Fred Doest "Hacid freak for my peops" Missy Elliot raps over a frantic Hasidic dance from Romania that reminds me of the "Benny Hill" theme; just so mental, it makes me laugh.

Funky Belek "J'entends le loup, le renard et Beyonce - The album's organizer contributes this gem: a traditional Brittany French tune vs. Beyonce's "Crazy" instrumental.

RIAA:
"Revelation Fever" - Representing the U.S. of A: bluesman Son House sings an old spiritual over Peggy Lee.
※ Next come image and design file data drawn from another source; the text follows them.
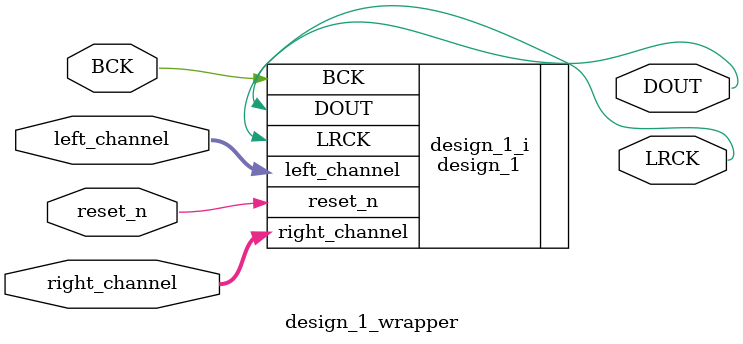
<source format=v>
`timescale 1 ps / 1 ps

module design_1_wrapper
   (BCK,
    DOUT,
    LRCK,
    left_channel,
    reset_n,
    right_channel);
  input BCK;
  output DOUT;
  output LRCK;
  input [31:0]left_channel;
  input reset_n;
  input [31:0]right_channel;

  wire BCK;
  wire DOUT;
  wire LRCK;
  wire [31:0]left_channel;
  wire reset_n;
  wire [31:0]right_channel;

  design_1 design_1_i
       (.BCK(BCK),
        .DOUT(DOUT),
        .LRCK(LRCK),
        .left_channel(left_channel),
        .reset_n(reset_n),
        .right_channel(right_channel));
endmodule

</source>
And, in case you didn't see it on BoingBoing, also check out:

"Forgotten Hits," compiled by Simon Iddol, is another various-artists mashup collection exploring forgotten regions of the music world, this time old surf/soul/sleaze/jazz '50s/'60s instrumentals - out of print thrift-store vinyl obscurities mixed with the pop crap you thought you didn't like. But, see, even those maroons in Maroon Five sound as cool as Tom Jones with a groovy '60s go-go beat behind 'em:

DJ Earlybird - This Love Gets Lost

Tuesday, January 24, 2006

AUCTION ROCK

What's the fastest, most energetic music you've ever heard? Ivo Papasov's Bulgarian wedding music? Napalm Death's speed-metal? Yeah, well then you've never heard that pride of American folklore, the auctioneer. Technically, he's not a musician or singer - he has a job to do, and that's sell things at an auction. A real auction, not this eBay jazz. And we're not talking snooty silent city auctions either. Country auctioneers that sell produce, farm equipment, family estates, or, in today's case, livestock. I attended one auction in rural Colorado that sold anything that wasn't bolted down. The guy I saw there was good, but today we're celebrating the champs - the winners of the Livestock Marketing Association's annual World Livestock Auctioneer Championship. You can buy CDs and DVDs of entire shows, or just listen to mp3s of champs like 1964's

Cecil Ward - If you think this guy's insane, brace yourself for 2000's

Max Olvera - All acapella performances. Who's up for doing a remix?

Wednesday, January 18, 2006

THE GOSPEL ACCORDING TO HOWARD FINSTER

Although Rev. Howard Finster, a preacher from rural Georgia with little formal education whose paintings went so far as to become REM and Talking Heads album covers, may be America's best known folk artist, he also had a little-discussed musical side. The album "The Night Howard Finster Got Saved" is largely dedicated to spoken-word tracks, but there's some ace tunes on it as well. Singing in a high'n' lonesome twang, playing guitar, harmonica, and, in this case, piano, Finster's music should sound familiar to anyone who's heard the "O Brother Where Art Thou" soundtrack. Or perhaps, considering the berserk piano stylings of today's mp3, Bob Vido.

Howard Finster, Man of Visions, Now On This Earth - "Some of These Days"

Makes me wish I'd bought that Finster painting I used to see for sale at La Luz de Jesus Gallery in Hollywood. I wasn't in the position to spend hundreds on art but it was great - a portait of a young Elvis with the painted caption "Elvis At Three Is A Angel To Me." The fact that it's "A Angel" and not "An Angel" is the clincher.